EXCERPTED DATA →
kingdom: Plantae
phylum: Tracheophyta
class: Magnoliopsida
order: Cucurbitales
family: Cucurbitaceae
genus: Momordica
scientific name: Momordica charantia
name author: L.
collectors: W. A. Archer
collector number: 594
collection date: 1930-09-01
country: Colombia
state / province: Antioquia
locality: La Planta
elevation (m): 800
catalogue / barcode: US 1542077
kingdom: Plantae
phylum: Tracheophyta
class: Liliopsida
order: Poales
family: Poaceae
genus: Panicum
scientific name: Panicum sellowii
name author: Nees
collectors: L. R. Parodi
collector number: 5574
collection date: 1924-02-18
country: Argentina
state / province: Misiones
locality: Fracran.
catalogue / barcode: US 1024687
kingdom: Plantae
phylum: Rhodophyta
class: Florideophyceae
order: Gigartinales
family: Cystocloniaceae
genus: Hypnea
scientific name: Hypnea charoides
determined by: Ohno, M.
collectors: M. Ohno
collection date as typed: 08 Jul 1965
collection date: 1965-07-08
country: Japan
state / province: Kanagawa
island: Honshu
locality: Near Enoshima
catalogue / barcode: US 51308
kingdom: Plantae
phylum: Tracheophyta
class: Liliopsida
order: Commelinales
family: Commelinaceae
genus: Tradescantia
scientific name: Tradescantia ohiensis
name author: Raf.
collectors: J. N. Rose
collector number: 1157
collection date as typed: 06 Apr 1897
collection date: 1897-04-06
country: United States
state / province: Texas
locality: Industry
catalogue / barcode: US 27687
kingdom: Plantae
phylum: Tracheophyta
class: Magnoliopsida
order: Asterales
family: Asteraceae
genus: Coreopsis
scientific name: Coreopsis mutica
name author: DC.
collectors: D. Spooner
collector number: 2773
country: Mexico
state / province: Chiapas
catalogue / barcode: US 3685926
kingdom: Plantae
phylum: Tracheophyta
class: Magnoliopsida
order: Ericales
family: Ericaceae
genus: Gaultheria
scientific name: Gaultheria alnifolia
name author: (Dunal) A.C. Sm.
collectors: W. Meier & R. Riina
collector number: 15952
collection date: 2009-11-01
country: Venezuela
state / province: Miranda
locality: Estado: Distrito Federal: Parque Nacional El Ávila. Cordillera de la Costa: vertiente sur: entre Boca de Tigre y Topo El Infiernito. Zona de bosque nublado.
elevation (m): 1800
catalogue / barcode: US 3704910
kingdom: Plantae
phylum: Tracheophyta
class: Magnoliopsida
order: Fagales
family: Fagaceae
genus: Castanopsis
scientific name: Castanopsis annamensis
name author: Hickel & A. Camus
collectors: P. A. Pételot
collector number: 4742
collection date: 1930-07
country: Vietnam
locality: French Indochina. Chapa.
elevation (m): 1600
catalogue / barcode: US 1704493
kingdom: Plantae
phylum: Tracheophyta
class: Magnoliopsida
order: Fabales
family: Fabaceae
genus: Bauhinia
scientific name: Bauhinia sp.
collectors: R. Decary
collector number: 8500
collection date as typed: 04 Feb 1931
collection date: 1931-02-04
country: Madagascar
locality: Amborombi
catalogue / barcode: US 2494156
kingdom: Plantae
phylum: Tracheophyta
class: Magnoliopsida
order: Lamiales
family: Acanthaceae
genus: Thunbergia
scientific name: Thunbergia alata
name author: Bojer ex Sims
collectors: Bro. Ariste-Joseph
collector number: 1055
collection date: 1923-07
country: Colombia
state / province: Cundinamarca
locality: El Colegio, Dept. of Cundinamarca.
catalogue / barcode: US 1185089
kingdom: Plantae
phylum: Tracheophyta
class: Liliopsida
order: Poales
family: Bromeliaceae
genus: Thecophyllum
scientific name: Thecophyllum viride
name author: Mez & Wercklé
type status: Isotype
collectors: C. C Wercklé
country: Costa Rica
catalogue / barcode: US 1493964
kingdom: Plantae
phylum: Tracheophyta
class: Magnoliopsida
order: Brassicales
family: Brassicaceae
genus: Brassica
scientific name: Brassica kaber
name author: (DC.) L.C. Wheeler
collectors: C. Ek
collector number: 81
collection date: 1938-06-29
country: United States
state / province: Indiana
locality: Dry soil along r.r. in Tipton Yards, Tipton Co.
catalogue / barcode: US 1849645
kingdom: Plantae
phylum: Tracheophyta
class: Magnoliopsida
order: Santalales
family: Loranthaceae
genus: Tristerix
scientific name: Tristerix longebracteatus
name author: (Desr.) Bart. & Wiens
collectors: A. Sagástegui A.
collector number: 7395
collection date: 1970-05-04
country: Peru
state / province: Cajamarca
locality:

BRIEF →
Which lines in the listing above contain the string "elevation", with uppercase and lowercase letters treated as different? Report each such line, copied in full.

RESPONSE FOR THIS EXERCISE →
elevation (m): 800
elevation (m): 1800
elevation (m): 1600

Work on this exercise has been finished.